After using PROPKA, you can then use MolProbity to add missing hydrogen atoms and check whether ASN, GLU, and HIS residues need to be flipped.

H++

The H++ webserver can also be used to determine the protonation state of titratable residues. It has a few additional advantages, including checking if ASN, GLU, and HIS should be flipped and adding all missing hydrogen atoms. This means H++ is more of a “one stop shop” for PDB preparation.
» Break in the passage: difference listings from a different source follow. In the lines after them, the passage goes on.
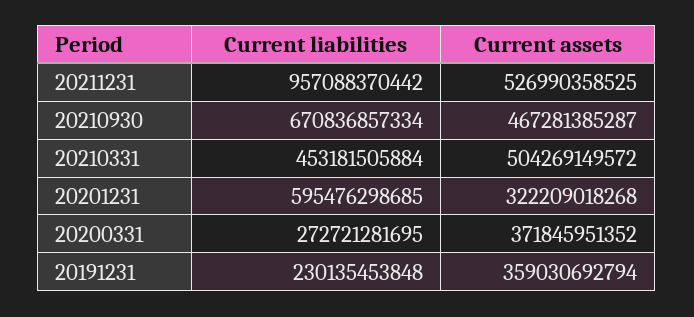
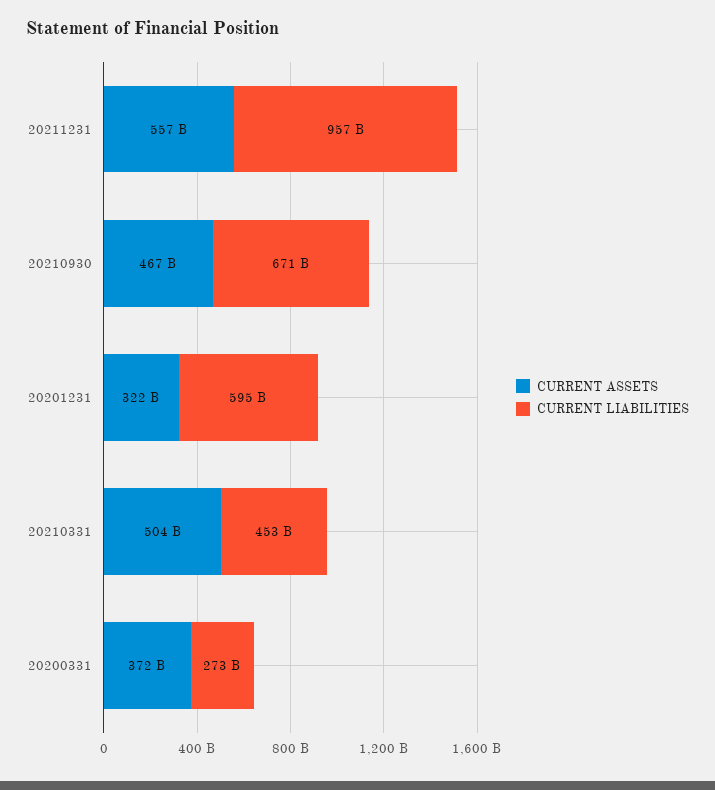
  {
    "Current liabilities": {
      "20211231": 957088370442,
      "20210930": 670836857334,
      "20210331": 453181505884,
      "20201231": 595476298685,
-     "20200331": 272721281695,
+     "20200331": 272721281695
-     "20191231": 230135453848
    },
    "Current assets": {
-     "20211231": 526990358525,
+     "20211231": 557000000000,
      "20210930": 467281385287,
      "20210331": 504269149572,
      "20201231": 322209018268,
-     "20200331": 371845951352,
+     "20200331": 371845951352
-     "20191231": 359030692794
    }
  }

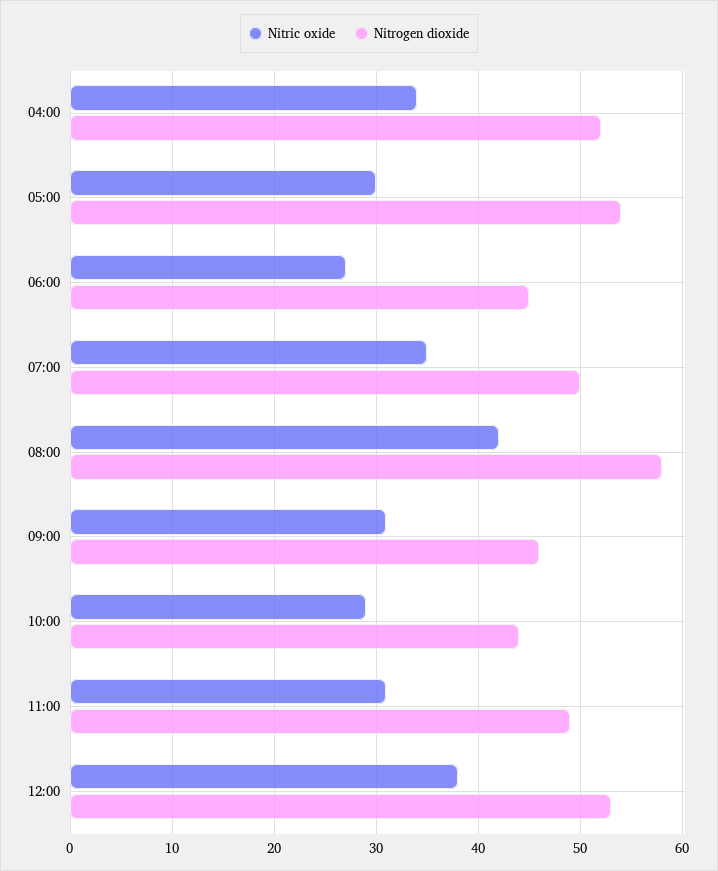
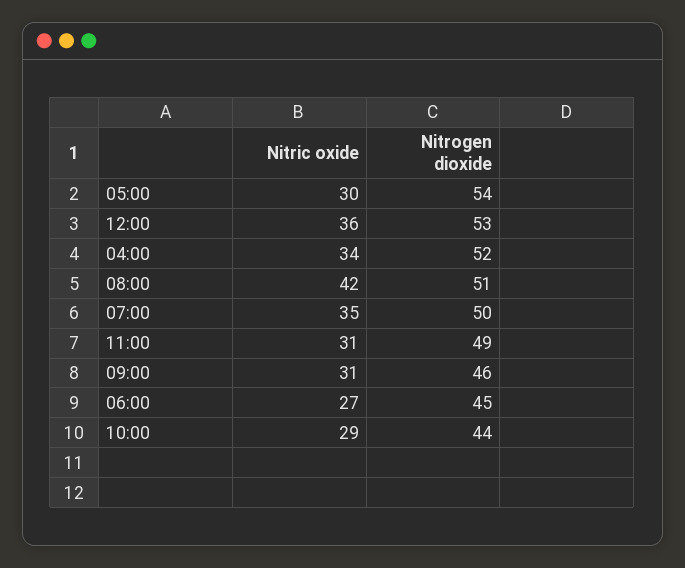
  {
    "Nitric oxide": {
      "04:00": 34,
      "05:00": 30,
      "06:00": 27,
      "07:00": 35,
      "08:00": 42,
      "09:00": 31,
      "10:00": 29,
      "11:00": 31,
-     "12:00": 38
+     "12:00": 36
    },
    "Nitrogen dioxide": {
      "04:00": 52,
      "05:00": 54,
      "06:00": 45,
      "07:00": 50,
-     "08:00": 58,
+     "08:00": 51,
      "09:00": 46,
      "10:00": 44,
      "11:00": 49,
      "12:00": 53
    }
  }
To use it, select the “Process a Structure” tab.

Figure: H++ Upload

The Process a Structure page for H++. There are two choices: selecting
a file to submit and entering a PDB code.
The Process a Structure page for H++.

Then, submit! After submission, you get to select some options.

Figure: H++ Options

Box with chain count, chain number, number of amino acids, number of
nucleic acids, and HETATM count. The next block is orange and titled
Calculations will be performed using the following physical conditions. The next
options are salinity, internal dielectric (with a link to understanding
dielectric) and external dielectric. The next line specifies the pH for
protonated residues. Another orange block states correct orientation of ASN,
GLN, and HIS groups, add H atoms, and assign HIS H atoms to the delta or
epsilon O, based on van der Waals contacts and H-bonding. Next are the
options for MD input files. Prepare topology/coordinate with AMBER, water model,
box edge distance, add counterions, and then choices for ions 1 to 3.
H++ options.

You will immediately get the following error message if there are missing loops on non-standard residues:

THE CALCULATION HAS STOPPED. It appears that some residues are missing in the middle of the uploaded
structure. When residues are missing (that is the sequence in the PDB file is discontiguous) the
accuracy of pK estimates of any kind is affected, especially in the vicinity of the gaps. Make sure
there are no "gaps" in your structure, see the FAQ for suggestions. It is also possible that your
structure contains non-standard residue names, sometimes listed as HETATM, in the main sequence.
These will not be recognized by the system and will be treated as missing, resulting in the above
error. Please change the names to comply with the standard amino-acid nomenclature. Alternatively,
you can supply your own PQR file -- the naming compliance is not enforced then. See the FAQ.

The added benefit of H++ is that it could be used to solvate and neutralize the system.